*TASK:*
Return the data exactly, but only from the line containing "left shoulder: (243, 146)" through its last line.
··········
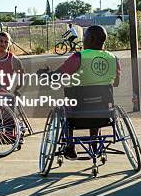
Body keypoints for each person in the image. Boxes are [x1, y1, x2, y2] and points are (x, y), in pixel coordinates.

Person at [48, 25, 121, 160]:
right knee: (96, 102)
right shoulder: (114, 59)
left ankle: (70, 146)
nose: (83, 40)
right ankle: (94, 144)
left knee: (67, 105)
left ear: (91, 39)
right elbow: (115, 83)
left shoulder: (79, 56)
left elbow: (58, 74)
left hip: (77, 114)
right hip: (104, 113)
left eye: (85, 37)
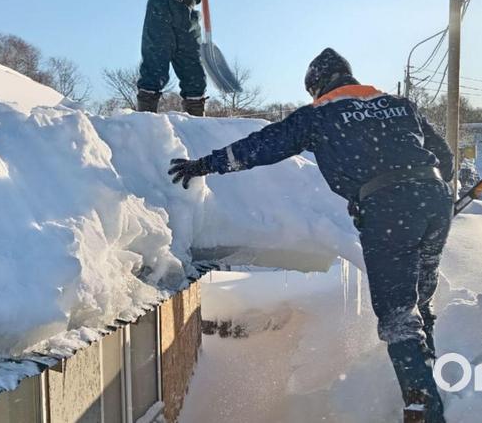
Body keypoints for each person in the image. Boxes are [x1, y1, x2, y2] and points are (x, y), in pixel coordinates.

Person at [168, 47, 454, 423]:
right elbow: (445, 159)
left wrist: (206, 164)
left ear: (316, 87)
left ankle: (424, 409)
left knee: (398, 313)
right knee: (421, 297)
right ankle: (430, 374)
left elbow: (261, 147)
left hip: (387, 208)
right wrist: (424, 190)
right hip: (435, 200)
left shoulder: (319, 115)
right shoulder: (400, 105)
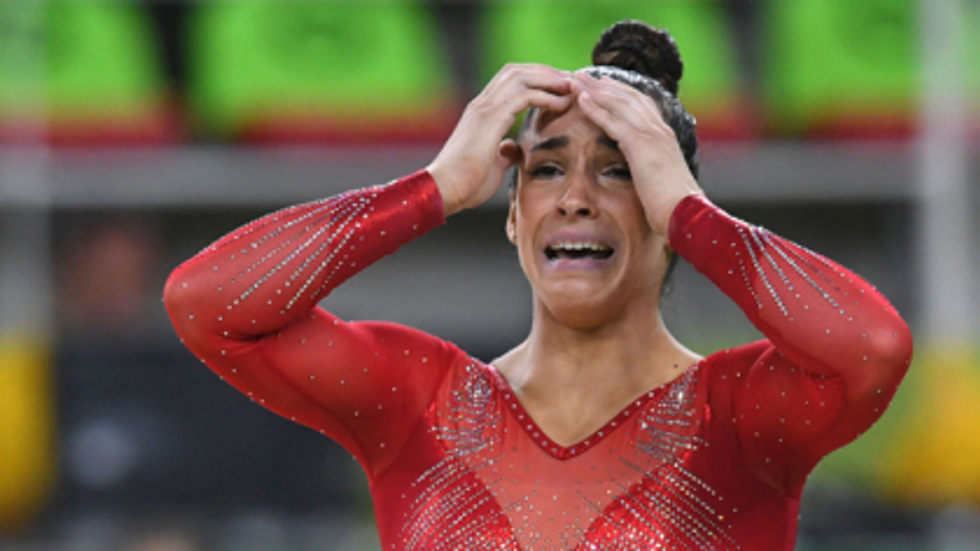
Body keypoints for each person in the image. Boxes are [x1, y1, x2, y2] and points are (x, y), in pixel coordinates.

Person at [164, 21, 912, 550]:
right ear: (515, 216)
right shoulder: (420, 404)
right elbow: (206, 303)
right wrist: (434, 188)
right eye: (548, 169)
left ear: (663, 210)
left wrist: (692, 211)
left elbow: (872, 346)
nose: (575, 198)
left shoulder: (740, 418)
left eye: (619, 170)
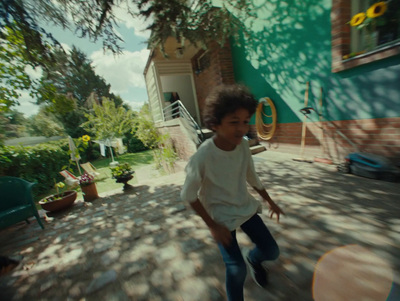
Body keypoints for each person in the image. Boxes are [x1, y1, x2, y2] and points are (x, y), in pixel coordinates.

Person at [181, 84, 284, 301]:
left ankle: (254, 260)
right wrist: (213, 226)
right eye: (234, 122)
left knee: (272, 251)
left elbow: (251, 176)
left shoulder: (243, 146)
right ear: (216, 124)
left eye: (246, 121)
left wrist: (270, 201)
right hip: (220, 217)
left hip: (243, 207)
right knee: (236, 269)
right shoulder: (203, 156)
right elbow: (188, 194)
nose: (241, 128)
··········
*SOLUTION TO THIS EXERCISE:*
left shoulder: (243, 146)
right ear: (216, 124)
left eye: (246, 121)
left wrist: (270, 201)
right hip: (220, 217)
left hip: (243, 207)
right knee: (236, 269)
right shoulder: (203, 156)
right elbow: (188, 194)
nose: (241, 128)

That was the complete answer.